As it is currently specified, the modulus/inputs are always sized in 64bit increments (from the perspective of gas charging logic and the layout for values in memory). Most use-cases for this EIP are going to be using bitwidths ~256bits and above. the arithmetic operations can be made constant time, and pricing aims to capture the overhead of arithmetic + worst-case memory latency + interpreter loop overhead.

Maybe not 32/64, but what about 256/384? The issue still remains, what if the extension is primed for the wrong modulus.

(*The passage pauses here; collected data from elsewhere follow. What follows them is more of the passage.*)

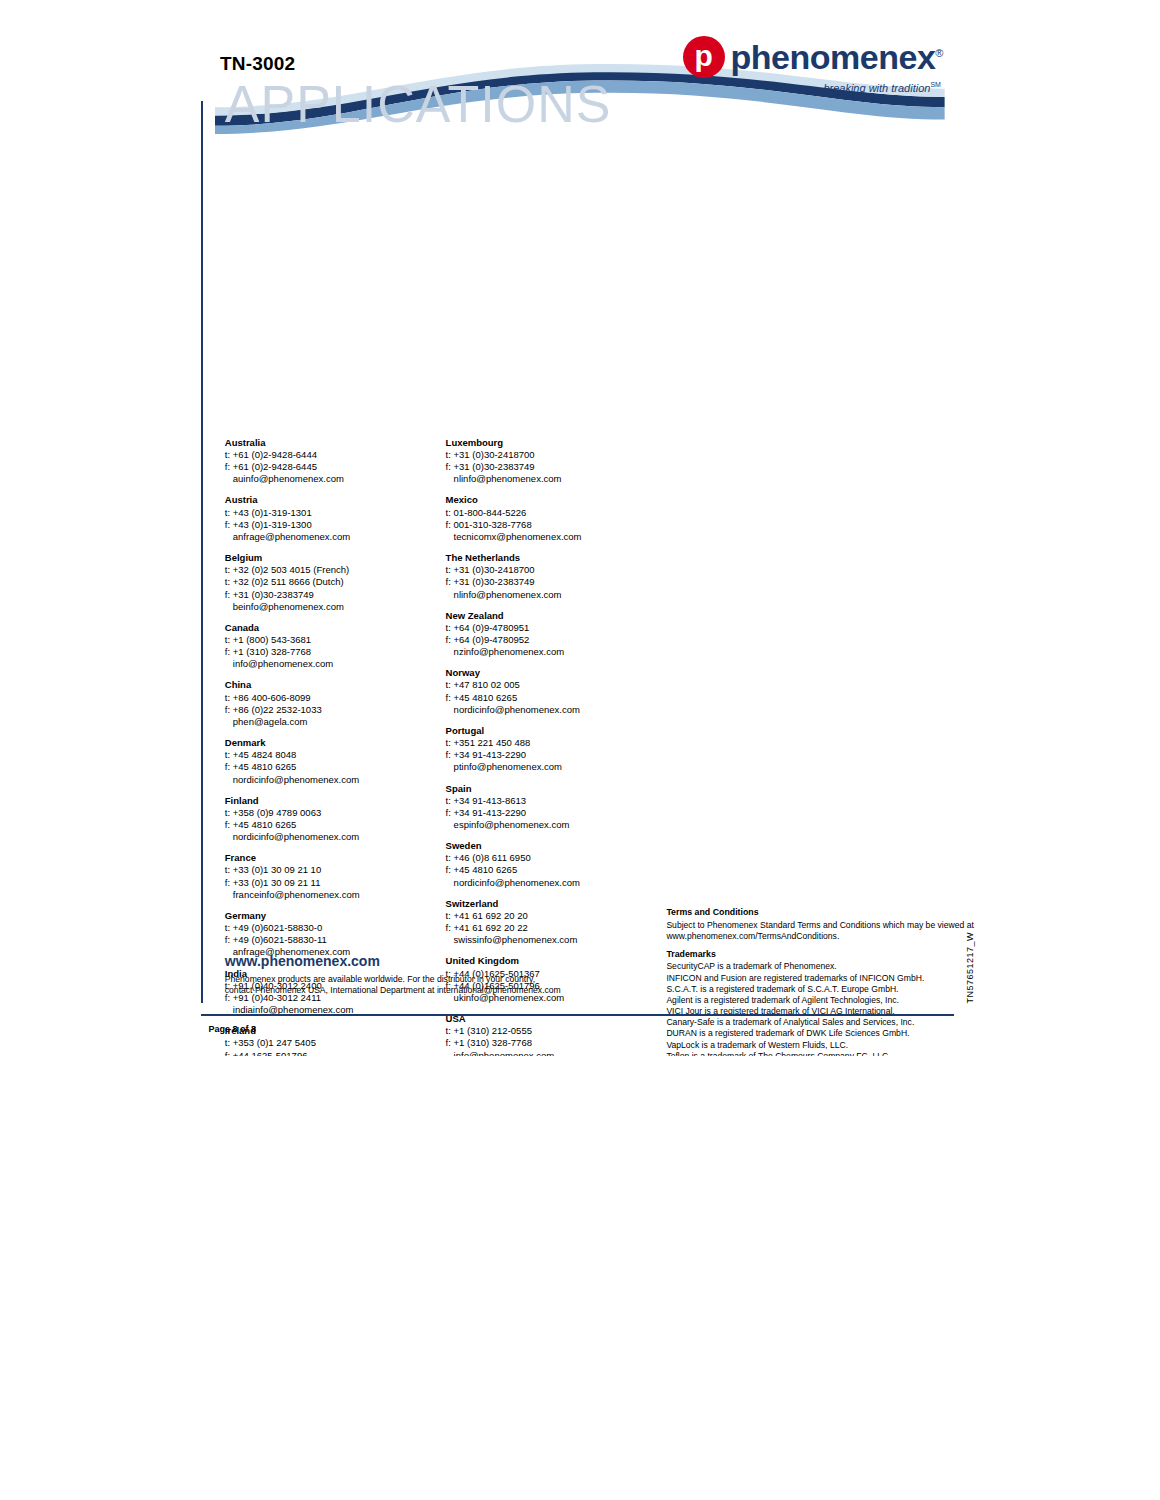TN-3002
phenomenex®
…breaking with tradition SM
APPLICATIONS
Australia
t: +61 (0)2-9428-6444
f: +61 (0)2-9428-6445
auinfo@phenomenex.com
Austria
t: +43 (0)1-319-1301
f: +43 (0)1-319-1300
anfrage@phenomenex.com
Belgium
t: +32 (0)2 503 4015 (French)
t: +32 (0)2 511 8666 (Dutch)
f: +31 (0)30-2383749
beinfo@phenomenex.com
Canada
t: +1 (800) 543-3681
f: +1 (310) 328-7768
info@phenomenex.com
China
t: +86 400-606-8099
f: +86 (0)22 2532-1033
phen@agela.com
Denmark
t: +45 4824 8048
f: +45 4810 6265
nordicinfo@phenomenex.com
Finland
t: +358 (0)9 4789 0063
f: +45 4810 6265
nordicinfo@phenomenex.com
France
t: +33 (0)1 30 09 21 10
f: +33 (0)1 30 09 21 11
franceinfo@phenomenex.com
Germany
t: +49 (0)6021-58830-0
f: +49 (0)6021-58830-11
anfrage@phenomenex.com
India
t: +91 (0)40-3012 2400
f: +91 (0)40-3012 2411
indiainfo@phenomenex.com
Ireland
t: +353 (0)1 247 5405
f: +44 1625-501796
eireinfo@phenomenex.com
Italy
t: +39 051 6327511
f: +39 051 6327555
italiainfo@phenomenex.com
Luxembourg
t: +31 (0)30-2418700
f: +31 (0)30-2383749
nlinfo@phenomenex.com
Mexico
t: 01-800-844-5226
f: 001-310-328-7768
tecnicomx@phenomenex.com
The Netherlands
t: +31 (0)30-2418700
f: +31 (0)30-2383749
nlinfo@phenomenex.com
New Zealand
t: +64 (0)9-4780951
f: +64 (0)9-4780952
nzinfo@phenomenex.com
Norway
t: +47 810 02 005
f: +45 4810 6265
nordicinfo@phenomenex.com
Portugal
t: +351 221 450 488
f: +34 91-413-2290
ptinfo@phenomenex.com
Spain
t: +34 91-413-8613
f: +34 91-413-2290
espinfo@phenomenex.com
Sweden
t: +46 (0)8 611 6950
f: +45 4810 6265
nordicinfo@phenomenex.com
Switzerland
t: +41 61 692 20 20
f: +41 61 692 20 22
swissinfo@phenomenex.com
United Kingdom
t: +44 (0)1625-501367
f: +44 (0)1625-501796
ukinfo@phenomenex.com
USA
t: +1 (310) 212-0555
f: +1 (310) 328-7768
info@phenomenex.com
All other countries
Corporate Office USA
t: +1 (310) 212-0555
f: +1 (310) 328-7768
info@phenomenex.com
Terms and Conditions
Subject to Phenomenex Standard Terms and Conditions which may be viewed at www.phenomenex.com/TermsAndConditions.
Trademarks
SecurityCAP is a trademark of Phenomenex.
INFICON and Fusion are registered trademarks of INFICON GmbH.
S.C.A.T. is a registered trademark of S.C.A.T. Europe GmbH.
Agilent is a registered trademark of Agilent Technologies, Inc.
VICI Jour is a registered trademark of VICI AG International.
Canary-Safe is a trademark of Analytical Sales and Services, Inc.
DURAN is a registered trademark of DWK Life Sciences GmbH.
VapLock is a trademark of Western Fluids, LLC.
Teflon is a trademark of The Chemours Company FC, LLC.
Disclaimers
Phenomenex is not affiliated with the above companies.
FOR RESEARCH USE ONLY. Not for use in clinical diagnostic procedures.
© 2018 Phenomenex, Inc. All rights reserved.
www.phenomenex.com
Phenomenex products are available worldwide. For the distributor in your country,
contact Phenomenex USA, International Department at international@phenomenex.com
TN57651217_W
Page 8 of 8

It feels like it should be treated as a regular programming resource: you need to close it and reset it before re-using it

1 Like

We had a lengthy discussion between @jwasinger, @chfast and me for improving EVMMAX based on EOF: EVMMAX + EOF - HackMD

@jwasinger is working on drafting a proper EIP of this version.

1 Like

A very good improvement.

Having the setup section as a single EOF header that applies to the whole contract would address my concerns about SETMODX mismatches.

Would be interested what solidity thinks. It would interact with the memory pointer as they would then need to make sure it’s above the reserved EVMMAX slots.

It would be unlikely that evmmax users would write Solidity contracts, but if so, one only needs to change the free memory pointer (e.g. mstore(0x40, ...)) prior to using evmmax instructions to avoid overlaps.